Моя попутчица тяжело вздохнула и замолчала, грустно глядя на родные поля и перелески, покрытые еще свежим, искрящимся на солнце снегом.

Кроме девушек с нами ехали еще две женщины. Все они выходили или на полустанках Рязанщины или в Мордовии. И у всех была похожая судьба. Девчонки, не найдя ничего лучшего дома, отправились в столицу:

– А что можно найти у нас? Весь Саранск – 300 тысяч человек. Что там делать? Несколько неработающих заводов да мелкие фирмы, в которых ни карьеры, ни зарплаты. Что работает в городе, так это ликероводочный завод. Уж что-что, а водка всегда спросом пользуется. Вот и пришлось нам в Москву податься. Как-то перебиваемся, и свет видим, и домой можно подарков привезти, родителей порадовать.

– Да что и говорить. Работы действительно нет, – поддержала разговор до того молчавшая женщина. – У нас в поселке только один завод. И что? Две тысячи рублей. И те не платят. А у меня – двое детей. Их надо кормить-поить, одевать, теперь еще и в школе учебники платные, а на книги цены-то не маленькие. И что я могу сделать на две тысячи? Даже колготки не могла себе новые купить, по три месяца в штопаных-перештопанных ходила. А сейчас в Пушкинском живу – 12 тысяч получаю. Москвичи-то да и сами пушкинцы работать за такие деньги не хотят, а мы, иногородние, и этим деньгам рады. У нас полбригады приезжие.

А ведь только утром я читал официальную газету нашего правительства – «Российскую газету», где на целый лист было опубликовано интервью с министром иностранных дел С. В. Лавровым. Он так и сказал: «Рисковать нашим экономическим, финансовым благополучием мы просто не имеем права после всех тех усилий, которые президент, правительство, вся страна положили на создание базы для нашего будущего». Хорошая база: 800 тысяч смертей в год, миллиарды долларов, благополучно утекающих за границу, беспощадно разворовываемые природные ресурсы. База для нашего будущего. Вот такая штука.

========

_ЗАДАНИЕ_.
Перепишите часть отрывка, начиная со слов «А ведь только» и до слов «Вот такая штука.» включительно, заменив «министром иностранных дел» на «министром финансов».

_СОХРАНЁННЫЕ ДАННЫЕ_.
========

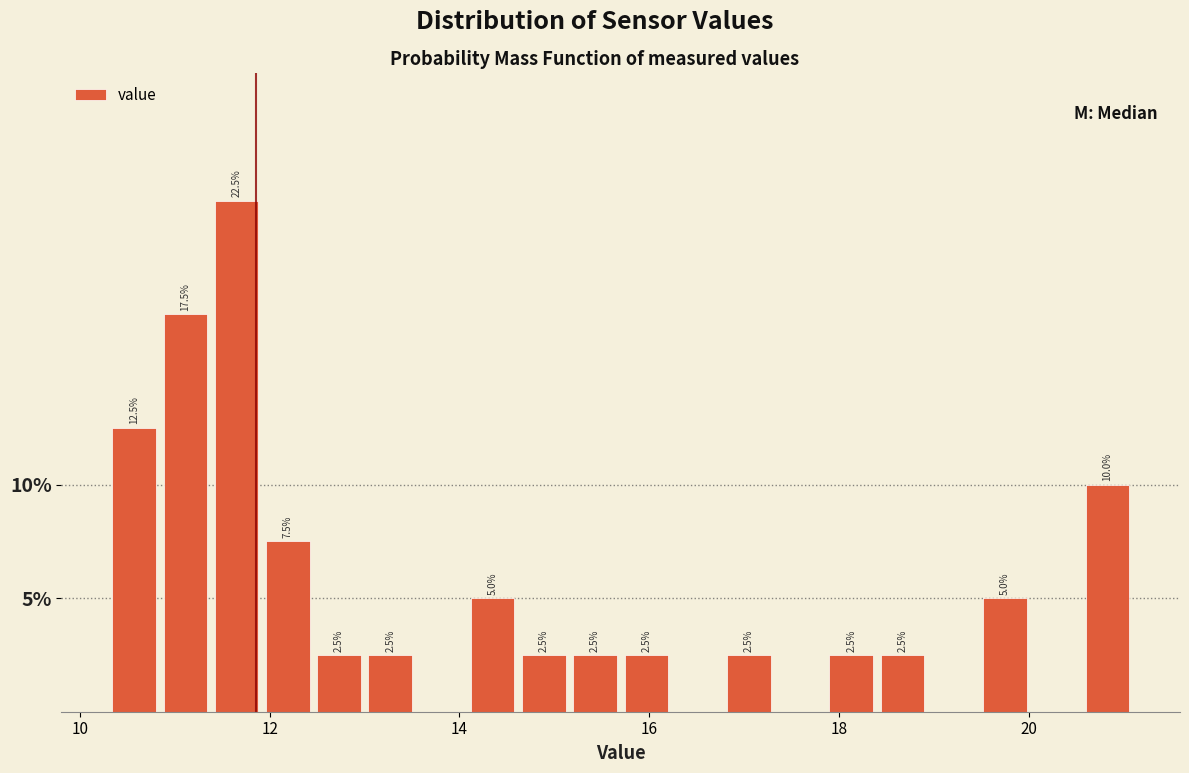

Around what value on the x-axis is the tallest bar? Give the approximate position of its centre, as read against the axis.

11.6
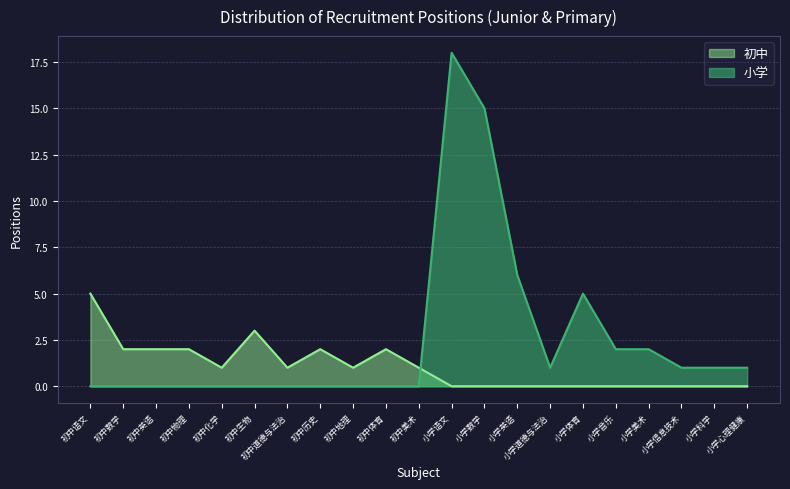

The value of 小学 at 初中语文 is 10. True or false?

False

========

_ОЖИДАЕМЫЙ ОТВЕТ_.
А ведь только утром я читал официальную газету нашего правительства – «Российскую газету», где на целый лист было опубликовано интервью с министром финансов С. В. Лавровым. Он так и сказал: «Рисковать нашим экономическим, финансовым благополучием мы просто не имеем права после всех тех усилий, которые президент, правительство, вся страна положили на создание базы для нашего будущего». Хорошая база: 800 тысяч смертей в год, миллиарды долларов, благополучно утекающих за границу, беспощадно разворовываемые природные ресурсы. База для нашего будущего. Вот такая штука.